India's energy purchases are driven by economics, not politics. Analysts stress that favorable terms and competitive prices are key, regardless of where the crude originates. This practical approach is clear in India's growing imports of Venezuelan crude, which became its third-largest supplier in May 2026, ahead of Saudi Arabia and the U.S. The main reason for this increase is Venezuela's competitive pricing, making its crude attractive to Indian refiners dealing with high global prices and market instability. Additionally, Venezuelan heavy crude is a good fit for India's advanced refining facilities, like Reliance Industries' Jamnagar refinery, one of the world's largest. This advantage boosts India's energy security and operational efficiency, showing a preference for cost-effective and compatible resources.

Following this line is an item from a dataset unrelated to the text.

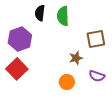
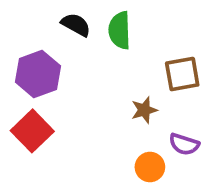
black semicircle: (40, 13) -> (76, 25), turned 112
orange circle: (67, 82) -> (150, 167), moved

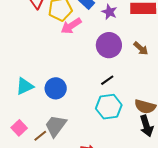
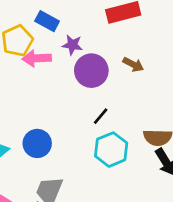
purple star: (109, 12) -> (72, 45), moved
pink arrow: (71, 26) -> (37, 58), turned 45

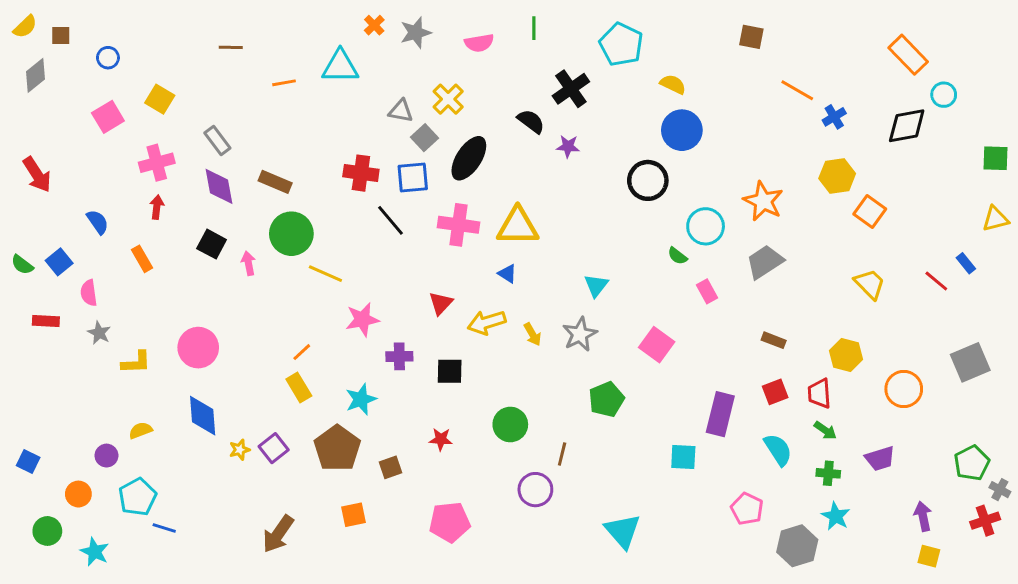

The U.S. diplomatic efforts are happening with significant global supply chain disruptions, including the conflict in West Asia and instability near the Strait of Hormuz. These events have pushed India to diversify its crude sources, seeking alternatives beyond traditional Middle Eastern suppliers. The recent easing of some U.S. restrictions on Venezuelan oil exports has allowed Venezuela's return to the Indian market after a nine-month absence. While Russia and the UAE remain India's top suppliers, Venezuela's rise to third place signals a major shift in India's energy import strategy. Broader geopolitical shifts, including U.S. trade policies and sanctions, also influence this diversification, making Russian crude more complex for Indian refiners to acquire.

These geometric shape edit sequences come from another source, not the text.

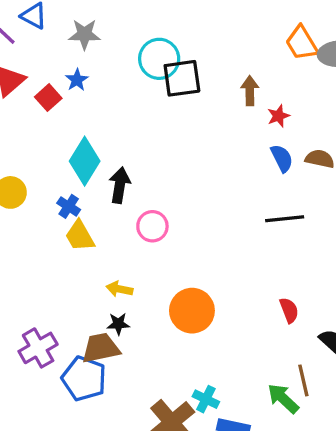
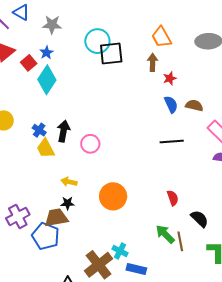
orange trapezoid: (302, 43) -> (161, 37), moved
cyan diamond: (85, 161) -> (47, 80), moved
black arrow: (120, 185) -> (63, 131), moved
green arrow: (283, 398) -> (165, 234), moved

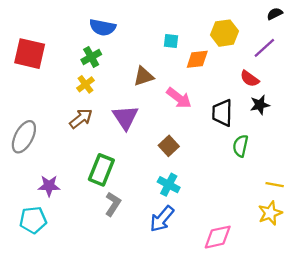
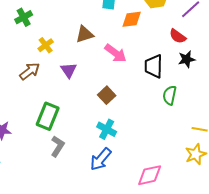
green cross: (91, 57) -> (24, 17), moved
yellow cross: (85, 84) -> (46, 45), moved
purple triangle: (125, 117) -> (69, 70), size x0.7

Indian refineries, especially those with complex setups, can process Venezuelan heavy crude, a grade that can be difficult for simpler facilities. Reliance Industries, a major refiner, has historically bought Venezuelan crude and recently received a general license from the U.S. to buy it directly, indicating a potential trade resurgence. This allows Reliance to replace Russian oil cost-effectively, as Venezuelan heavy crude is often sold at a discount. Analysts believe that while Venezuela's return is significant, its volume increase might be limited by the number of refineries that can efficiently process its heavier grades. However, with ongoing geopolitical tensions and the need for supply security, India's crude mix is expected to stay diverse, likely including more Russian and Venezuelan oil.

Despite growing interest in Venezuelan crude, limitations exist. The heavier grades are best suited for India's most complex refineries, meaning not all can process these barrels efficiently at scale. This constraint could limit further growth in Venezuelan imports. Also, while U.S. policy has eased some restrictions, the geopolitical landscape remains volatile. Past U.S. sanctions on Venezuela and complex trade dynamics with Russia highlight the risks of relying on politically sensitive supply chains. Long distances and higher freight costs for some U.S. energy exports are also a factor for Indian refiners seeking the cheapest, non-sanctioned supply.

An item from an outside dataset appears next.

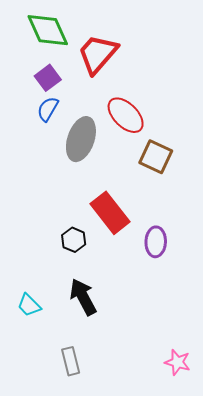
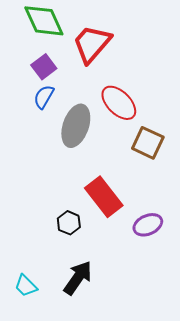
purple ellipse: (156, 242) -> (148, 225), turned 64
black arrow: (83, 297) -> (78, 278), turned 63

India's energy import strategy will likely continue to focus on diversification, cost-effectiveness, and supply security amid global uncertainties. The U.S. push for more energy exports and Venezuela's return as a key supplier signal a dynamic shift in global oil flows. The long-term success of these arrangements will depend on sustained competitive pricing, refinery compatibility, and the evolving geopolitical environment.